Dans mon petit village de l’Aveyron, j’ai récemment fait partie d’un collectif anti-pylône. En effet, une des premières décisions du maire nouvellement élu et enfant du village, ça a été de donner son aval à la construction d’une tour métallique de près de 50 m allant accueillir ces antennes-relais qu’on voit pousser un peu partout.
N’étant ni dans le périmètre visible, ni dans le rayon potentiel des ondes, j’ai rejoint ce collectif par solidarité pour mes voisins du hameau concerné et parce que je trouve ce truc particulièrement laid et que je devrai passer devant quotidiennement.
Je n’ai pas d’avis tranché sur la question des ondes, ne connaissant autour de moi personne qui soit électro-sensible. Je refuse systématiquement le compteur Linky mais pour la raison que je ne veux pas qu’on contrôle ma consommation et que je suis parfaitement satisfait de mon installation old-school. Cependant, dans mon logement précédent, je les avais naïvement laissé installer ce nouveau compteur. Je rentrais d’années à l’étranger et n’était pas vraiment informé à ce propos. Cela dit, je n’y ai vu aucune différence.
Après moult réunions de ce collectif, il en est ressorti que l’argument number one pour refuser ce machin, c’était effectivement sa laideur. Le problème des ondes n’était absolument pas unanime voire considéré comme un argument de poids étant donné le peu d’habitants concernés par un pylône qui certes surplombera la vallée mais dans un coin à faible densité de population et où les vaches sont plus nombreuses. Les deux axes privilégiés par le collectif furent donc l’aspect environnemental et paysager d’une part, anti-démocratique d’autre part puisque cette décision avait été prise sans concertation.

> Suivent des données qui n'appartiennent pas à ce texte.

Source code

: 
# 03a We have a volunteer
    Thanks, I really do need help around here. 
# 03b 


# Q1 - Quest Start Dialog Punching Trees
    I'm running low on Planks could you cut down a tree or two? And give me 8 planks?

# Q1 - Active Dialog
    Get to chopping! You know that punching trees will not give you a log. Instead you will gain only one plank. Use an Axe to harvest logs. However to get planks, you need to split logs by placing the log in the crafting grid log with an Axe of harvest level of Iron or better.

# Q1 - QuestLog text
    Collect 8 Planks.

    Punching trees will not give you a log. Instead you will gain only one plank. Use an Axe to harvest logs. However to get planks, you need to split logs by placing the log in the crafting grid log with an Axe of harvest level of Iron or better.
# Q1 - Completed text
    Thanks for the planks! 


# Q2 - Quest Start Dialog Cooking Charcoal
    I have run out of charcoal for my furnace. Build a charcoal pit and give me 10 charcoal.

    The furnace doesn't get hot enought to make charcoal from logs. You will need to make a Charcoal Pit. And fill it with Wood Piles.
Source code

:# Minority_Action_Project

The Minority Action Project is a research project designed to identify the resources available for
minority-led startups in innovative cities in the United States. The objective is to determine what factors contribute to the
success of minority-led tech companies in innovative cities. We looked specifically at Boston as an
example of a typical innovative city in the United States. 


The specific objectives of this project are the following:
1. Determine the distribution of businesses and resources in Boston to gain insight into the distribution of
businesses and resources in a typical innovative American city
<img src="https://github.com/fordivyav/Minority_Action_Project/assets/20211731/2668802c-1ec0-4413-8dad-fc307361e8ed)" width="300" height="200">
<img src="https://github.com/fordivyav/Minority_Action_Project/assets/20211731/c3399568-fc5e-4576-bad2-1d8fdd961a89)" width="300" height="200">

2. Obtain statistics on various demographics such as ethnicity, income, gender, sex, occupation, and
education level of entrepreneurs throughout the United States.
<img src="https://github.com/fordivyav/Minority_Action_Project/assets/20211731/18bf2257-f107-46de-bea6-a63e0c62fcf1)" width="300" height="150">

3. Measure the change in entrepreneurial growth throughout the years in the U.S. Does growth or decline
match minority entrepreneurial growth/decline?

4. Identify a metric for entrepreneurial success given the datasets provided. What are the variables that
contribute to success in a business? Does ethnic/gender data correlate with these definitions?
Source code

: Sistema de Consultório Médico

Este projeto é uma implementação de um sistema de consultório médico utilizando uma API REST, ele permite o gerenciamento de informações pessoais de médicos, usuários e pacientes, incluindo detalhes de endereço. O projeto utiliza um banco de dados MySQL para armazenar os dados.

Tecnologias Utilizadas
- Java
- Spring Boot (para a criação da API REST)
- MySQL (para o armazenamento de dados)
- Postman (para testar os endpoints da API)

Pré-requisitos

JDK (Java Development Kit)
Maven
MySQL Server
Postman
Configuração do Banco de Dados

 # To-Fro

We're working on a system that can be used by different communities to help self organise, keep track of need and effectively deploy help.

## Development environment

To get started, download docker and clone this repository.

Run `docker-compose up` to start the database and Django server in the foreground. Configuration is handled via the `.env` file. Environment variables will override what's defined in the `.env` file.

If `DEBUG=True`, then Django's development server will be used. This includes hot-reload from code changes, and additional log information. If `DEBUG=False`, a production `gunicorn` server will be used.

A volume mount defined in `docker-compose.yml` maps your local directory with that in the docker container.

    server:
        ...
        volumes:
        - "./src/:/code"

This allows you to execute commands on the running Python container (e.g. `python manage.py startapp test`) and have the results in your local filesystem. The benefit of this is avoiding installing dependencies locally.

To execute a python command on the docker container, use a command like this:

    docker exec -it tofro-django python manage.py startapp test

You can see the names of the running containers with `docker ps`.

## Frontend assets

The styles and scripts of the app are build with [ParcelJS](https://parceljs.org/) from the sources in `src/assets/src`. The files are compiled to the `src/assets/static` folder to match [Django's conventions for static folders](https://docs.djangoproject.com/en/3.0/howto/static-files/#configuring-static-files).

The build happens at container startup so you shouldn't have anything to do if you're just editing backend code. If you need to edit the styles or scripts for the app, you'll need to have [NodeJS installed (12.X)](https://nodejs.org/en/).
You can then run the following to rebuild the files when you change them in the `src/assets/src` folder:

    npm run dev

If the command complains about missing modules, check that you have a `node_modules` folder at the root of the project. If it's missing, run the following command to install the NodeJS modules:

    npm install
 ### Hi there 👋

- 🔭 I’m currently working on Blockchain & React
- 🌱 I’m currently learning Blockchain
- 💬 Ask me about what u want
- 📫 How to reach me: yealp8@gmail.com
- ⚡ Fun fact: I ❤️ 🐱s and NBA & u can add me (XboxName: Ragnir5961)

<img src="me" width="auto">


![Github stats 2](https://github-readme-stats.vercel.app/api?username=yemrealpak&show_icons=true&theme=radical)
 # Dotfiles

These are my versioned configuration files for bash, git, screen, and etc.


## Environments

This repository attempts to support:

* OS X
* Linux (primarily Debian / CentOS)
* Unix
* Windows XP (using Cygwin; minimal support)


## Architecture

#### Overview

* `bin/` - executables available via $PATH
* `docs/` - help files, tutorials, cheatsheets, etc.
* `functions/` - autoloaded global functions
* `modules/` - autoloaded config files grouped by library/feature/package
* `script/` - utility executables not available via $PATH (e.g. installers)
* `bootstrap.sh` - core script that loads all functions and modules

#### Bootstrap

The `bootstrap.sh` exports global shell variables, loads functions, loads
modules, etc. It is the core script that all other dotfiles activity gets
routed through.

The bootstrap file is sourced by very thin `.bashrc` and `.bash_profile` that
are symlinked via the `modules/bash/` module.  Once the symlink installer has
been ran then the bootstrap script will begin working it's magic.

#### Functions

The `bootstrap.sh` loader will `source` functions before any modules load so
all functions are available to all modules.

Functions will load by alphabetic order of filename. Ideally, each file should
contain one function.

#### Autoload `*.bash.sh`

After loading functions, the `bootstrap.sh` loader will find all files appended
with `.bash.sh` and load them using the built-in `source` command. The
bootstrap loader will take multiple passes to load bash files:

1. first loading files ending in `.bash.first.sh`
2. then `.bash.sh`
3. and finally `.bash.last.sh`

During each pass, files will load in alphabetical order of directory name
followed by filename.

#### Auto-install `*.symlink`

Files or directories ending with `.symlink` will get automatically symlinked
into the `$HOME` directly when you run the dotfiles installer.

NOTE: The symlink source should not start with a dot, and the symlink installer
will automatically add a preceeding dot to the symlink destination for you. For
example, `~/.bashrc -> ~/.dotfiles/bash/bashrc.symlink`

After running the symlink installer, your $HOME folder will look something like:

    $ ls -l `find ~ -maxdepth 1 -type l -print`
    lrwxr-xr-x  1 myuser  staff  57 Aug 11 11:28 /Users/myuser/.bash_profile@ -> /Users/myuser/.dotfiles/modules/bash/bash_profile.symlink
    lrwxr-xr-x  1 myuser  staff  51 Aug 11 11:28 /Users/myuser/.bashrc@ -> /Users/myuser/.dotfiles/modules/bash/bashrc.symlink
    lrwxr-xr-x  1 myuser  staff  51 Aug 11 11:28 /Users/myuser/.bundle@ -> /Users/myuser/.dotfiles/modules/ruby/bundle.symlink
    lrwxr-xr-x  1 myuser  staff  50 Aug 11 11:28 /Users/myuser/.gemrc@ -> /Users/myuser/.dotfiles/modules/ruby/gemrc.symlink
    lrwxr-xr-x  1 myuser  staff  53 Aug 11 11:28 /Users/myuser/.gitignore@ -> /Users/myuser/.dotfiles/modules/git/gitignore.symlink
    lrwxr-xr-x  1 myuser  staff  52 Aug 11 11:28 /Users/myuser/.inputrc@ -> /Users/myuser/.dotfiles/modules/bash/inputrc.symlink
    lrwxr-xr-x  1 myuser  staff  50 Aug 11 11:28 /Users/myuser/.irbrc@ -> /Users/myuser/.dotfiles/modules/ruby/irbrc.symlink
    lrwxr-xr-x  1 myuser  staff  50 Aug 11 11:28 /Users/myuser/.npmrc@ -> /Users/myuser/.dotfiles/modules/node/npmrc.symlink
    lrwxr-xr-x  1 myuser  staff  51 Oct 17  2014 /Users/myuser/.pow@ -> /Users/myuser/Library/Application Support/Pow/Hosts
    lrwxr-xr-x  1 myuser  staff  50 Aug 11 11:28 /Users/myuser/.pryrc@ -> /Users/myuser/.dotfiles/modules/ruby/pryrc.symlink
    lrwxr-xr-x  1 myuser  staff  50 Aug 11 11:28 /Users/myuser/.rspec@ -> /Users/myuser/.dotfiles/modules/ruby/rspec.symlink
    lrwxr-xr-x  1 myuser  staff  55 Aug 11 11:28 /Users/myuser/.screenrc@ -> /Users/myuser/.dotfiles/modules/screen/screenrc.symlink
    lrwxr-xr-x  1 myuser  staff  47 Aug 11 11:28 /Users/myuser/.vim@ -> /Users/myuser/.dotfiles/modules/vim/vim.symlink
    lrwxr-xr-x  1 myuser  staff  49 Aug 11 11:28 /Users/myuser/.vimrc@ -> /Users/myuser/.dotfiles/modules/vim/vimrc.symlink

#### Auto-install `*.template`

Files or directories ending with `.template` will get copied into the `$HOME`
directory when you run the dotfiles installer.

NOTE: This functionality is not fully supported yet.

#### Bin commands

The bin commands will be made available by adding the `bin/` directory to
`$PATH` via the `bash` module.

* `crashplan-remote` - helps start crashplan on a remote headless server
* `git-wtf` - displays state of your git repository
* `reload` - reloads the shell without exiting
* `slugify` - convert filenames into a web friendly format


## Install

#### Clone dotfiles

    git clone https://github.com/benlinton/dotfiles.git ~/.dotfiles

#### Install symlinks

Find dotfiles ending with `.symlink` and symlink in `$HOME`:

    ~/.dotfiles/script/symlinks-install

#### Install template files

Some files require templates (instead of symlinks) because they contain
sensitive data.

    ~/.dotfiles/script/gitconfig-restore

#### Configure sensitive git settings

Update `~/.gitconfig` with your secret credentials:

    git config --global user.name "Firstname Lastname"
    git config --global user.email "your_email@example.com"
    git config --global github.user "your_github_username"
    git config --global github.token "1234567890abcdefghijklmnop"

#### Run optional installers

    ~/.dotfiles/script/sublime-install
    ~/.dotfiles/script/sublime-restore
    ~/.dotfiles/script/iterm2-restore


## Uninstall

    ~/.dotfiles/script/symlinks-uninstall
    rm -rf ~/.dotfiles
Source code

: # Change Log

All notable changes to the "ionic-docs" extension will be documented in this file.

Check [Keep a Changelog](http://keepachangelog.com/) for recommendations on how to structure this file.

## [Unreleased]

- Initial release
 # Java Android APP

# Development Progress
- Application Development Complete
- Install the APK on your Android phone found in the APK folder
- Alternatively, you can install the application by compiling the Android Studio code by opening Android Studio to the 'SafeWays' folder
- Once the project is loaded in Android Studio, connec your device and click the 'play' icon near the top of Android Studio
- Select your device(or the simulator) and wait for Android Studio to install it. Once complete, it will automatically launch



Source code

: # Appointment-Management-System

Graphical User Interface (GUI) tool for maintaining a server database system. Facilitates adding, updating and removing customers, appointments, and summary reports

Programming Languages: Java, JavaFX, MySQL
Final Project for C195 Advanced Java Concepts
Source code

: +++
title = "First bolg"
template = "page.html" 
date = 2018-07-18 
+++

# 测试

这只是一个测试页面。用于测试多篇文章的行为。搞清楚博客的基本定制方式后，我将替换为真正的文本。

Bien que nous ayons eu vent de victoires remportées par d’autres collectifs de ce genre alentours, elles n’ont été possibles, semble-t-il, que dans le cas où la mairie était du même côté que les protestataires. Or, comme notre collectif s’opposait à une mairie inflexible, l’affaire fut vite pliée, les contrats ayant été signés en bonne et due forme quoiqu’en parfaite violation de la plus élémentaire démocratie.
En fait, l’explication est simple et c’est un des faits intéressants révélés par ce différend, premier du genre.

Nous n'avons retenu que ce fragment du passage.